I gave myself an absence mark from the blog last week, the last week of the Iranian year 1391 which ended on Wednesday 20 March at 14:31:47 hrs Iranian time at the precise moment when the sun’s movement marks the beginning of spring. As always, I had left all the cleaning and tidying up for the last minute (in the hope that someone else would do it, which they did – eventually), so the last days of the year were a marathon of scrubbing, cleaning, washing, folding, ironing and a thousand other things that should have been done much earlier.
On the first day of the New Year (Noruz) festival younger people visit the elders of the family, starting from the parents and grandparents, uncles and aunts. It is customary for the elders to give children and newly married couples an eidi, a present of money in the form of newly minted banknotes that have been kept between the Quran pages. This need not be a large sum, its significance being the blessing bestowed by the old upon the young. […] For the next twelve days short visits are exchanged among family and friends, the idea being that relatives should see each other at least once a year, if everyday life doesn’t let this happen more often. The younger visit the older people first, and towards the end of the twelve days, the older people reciprocate those visits.
During the Noruz visits, apart from the staples of tea and fruit, other compulsory items are on offer: several kinds of sweetmeats, sometimes homemade, nowadays mostly shop-bought, boiled sweets or chocolates, a mixture of seeds and nuts containing pistachios, almonds, dried chickpeas, pumpkin and watermelon seeds and other nuts. All these, and sometimes more, will be pressed upon you during a Noruz visit, so you will need a lot of stamina (to keep refusing) or a strong stomach; or both.
(the second and third paragraphs extracted and adapted from my Among the Iranians: A Guide to Iran’s Culture and Customs, Intercultural Press, Boston, Mass. 2010)


Saturday 9 March 2013

Prayers

A few days ago I received a text message from one of the students I taught last term at Ulum Hadith University. In a class of thirty-one, she had been one of those who either chatted or daydreamed during lessons, and mostly smiled cheekily.

She was in Mashhad, the burial place of the eighth Shi’a Imam and a favourite pilgrimage destination in Iran. The text message read, “I am standing by the mausoleum of the Holy Imam Reza (peace be upon him) praying for you.”

Another heart-warming gesture by a student that made me appreciate teaching once more. The funny thing is, she was one of the nine students who failed the exam.

_Data section_
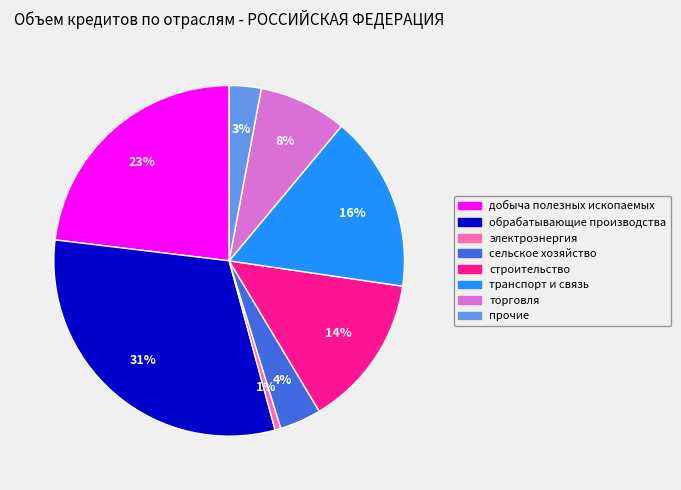

Is there a majority slice in this chart?

No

_Task set_
**A.** In the blog excerpt, what gift do elders customarily give children and newly married couples on the first day of Noruz?
**B.** Edit the blog excerpt by rewriting the stretch from "Saturday 9 March" through "failed the exam.", putting "pupils" in place of "students".
**C.** Pick up the blog excerpt after its last sentence and keep writing.

_Results of the tasks_
**A.** An eidi: a present of money in newly minted banknotes kept between the pages of the Quran.

**B.**
Saturday 9 March 2013

Prayers

A few days ago I received a text message from one of the pupils I taught last term at Ulum Hadith University. In a class of thirty-one, she had been one of those who either chatted or daydreamed during lessons, and mostly smiled cheekily.

She was in Mashhad, the burial place of the eighth Shi’a Imam and a favourite pilgrimage destination in Iran. The text message read, “I am standing by the mausoleum of the Holy Imam Reza (peace be upon him) praying for you.”

Another heart-warming gesture by a student that made me appreciate teaching once more. The funny thing is, she was one of the nine pupils who failed the exam.

**C.**
Sunday 3 March 2013

Childish Joy

This is not the first time I write about experiences I have had on the way to, from, or actually in Shahrerey. Sitting on the back seat of the taxi, I usually glance at the city scenes that drift past the windows: only last Monday morning, as I got off the taxi just before Hazrat Abd ol-Azim’s Shrine, a group of nine-year-old girls, dressed in white chadors decorated with pink flowers got off a minibus. This visit must have been part of the celebration of their ‘coming of age’ in terms of religious duties (jashn-e taklif), something like the Catholic First Communion. They were all excited, milling around like kittens, until the stern voice of their teacher brought them into line.

On the same day, on the way back to the metro station, the taxi stopped at a red light in front of a greengrocer’s. A couple of people with their back turned to me were doing their shopping, while two schoolboys a short distance ahead held two wooden sticks and rolled around a rotten apple in place of a ball. Their faces were bright with childish excitement, at trying, at having a good game, at changing the world around them with whatever is at hand.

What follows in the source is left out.